Additionally, inventories remain slightly higher nationwide, due to the earlier cargo surge and a more cautious approach to inventory management.
“All that to say, compared to last year's big first quarter, I project a decline of less than 10% for Q1, and I don't see the economy or cargo volume dropping off a cliff after that,” the port director said. “And even though holiday sales were softer than we would have liked, I don't see a dire situation.”
Companies have grappled with uncertainty as U.S. trade policy rapidly evolves under the Trump administration, impacting end-to-end supply chain operations. Most recently, the Supreme Court ruled Trump’s broad use of the 1977 International Emergency Economic Powers Act as a way to enact global reciprocal tariffs is illegal.
Chad Bown, Reginald Jones senior fellow at the Peterson Institute for International Economics, said leaders should keep tariff changes and major trade developments on their radar to navigate the year ahead.
The anticipated meeting between Trump and China’s President Xi Jinping is important to watch, Bown said, noting that the last time the two presidents got together, “there tended to be deals.”

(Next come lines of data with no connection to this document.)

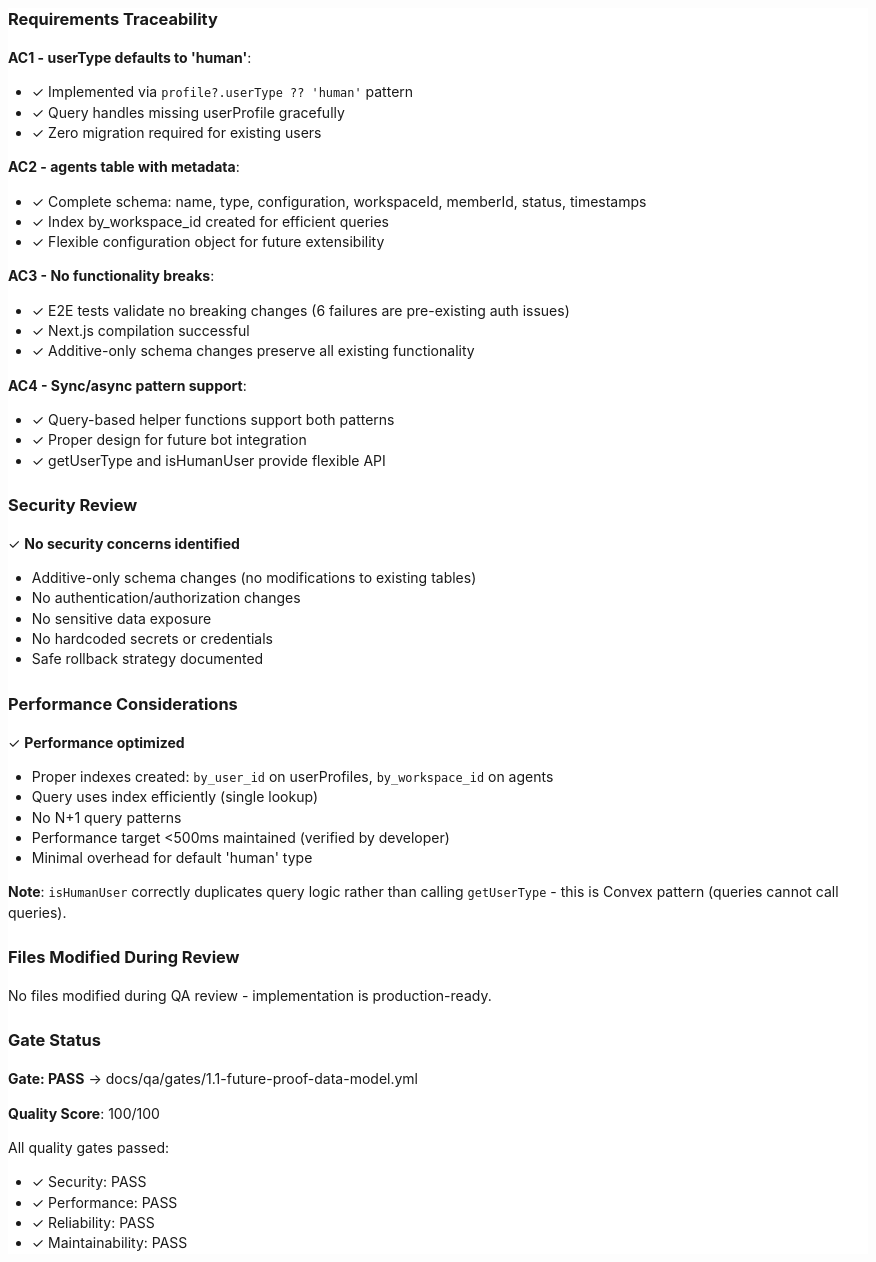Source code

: ### Requirements Traceability

**AC1 - userType defaults to 'human'**:
- ✓ Implemented via `profile?.userType ?? 'human'` pattern
- ✓ Query handles missing userProfile gracefully
- ✓ Zero migration required for existing users

**AC2 - agents table with metadata**:
- ✓ Complete schema: name, type, configuration, workspaceId, memberId, status, timestamps
- ✓ Index by_workspace_id created for efficient queries
- ✓ Flexible configuration object for future extensibility

**AC3 - No functionality breaks**:
- ✓ E2E tests validate no breaking changes (6 failures are pre-existing auth issues)
- ✓ Next.js compilation successful
- ✓ Additive-only schema changes preserve all existing functionality

**AC4 - Sync/async pattern support**:
- ✓ Query-based helper functions support both patterns
- ✓ Proper design for future bot integration
- ✓ getUserType and isHumanUser provide flexible API

### Security Review

✓ **No security concerns identified**
- Additive-only schema changes (no modifications to existing tables)
- No authentication/authorization changes
- No sensitive data exposure
- No hardcoded secrets or credentials
- Safe rollback strategy documented

### Performance Considerations

✓ **Performance optimized**
- Proper indexes created: `by_user_id` on userProfiles, `by_workspace_id` on agents
- Query uses index efficiently (single lookup)
- No N+1 query patterns
- Performance target <500ms maintained (verified by developer)
- Minimal overhead for default 'human' type

**Note**: `isHumanUser` correctly duplicates query logic rather than calling `getUserType` - this is Convex pattern (queries cannot call queries).

### Files Modified During Review

No files modified during QA review - implementation is production-ready.

### Gate Status

**Gate: PASS** → docs/qa/gates/1.1-future-proof-data-model.yml

**Quality Score**: 100/100

All quality gates passed:
- ✓ Security: PASS
- ✓ Performance: PASS
- ✓ Reliability: PASS
- ✓ Maintainability: PASS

The United States-Mexico-Canada Agreement is also set to be reviewed this summer, which could further shake up cross-border supply chains.
But Bown said it is unclear what the administration's priorities are, ahead of the review.
“Do they want to keep it as is? They have suggested no, but they haven't really articulated what it is that they want to see changed about the agreement,” Bown said. “In President Trump's first term, renegotiating what was then the NAFTA — the North American Free Trade Agreement — was a huge priority.”
“So, I think watching how all of that plays out over the course of 2026 is going to be important,” Bown said.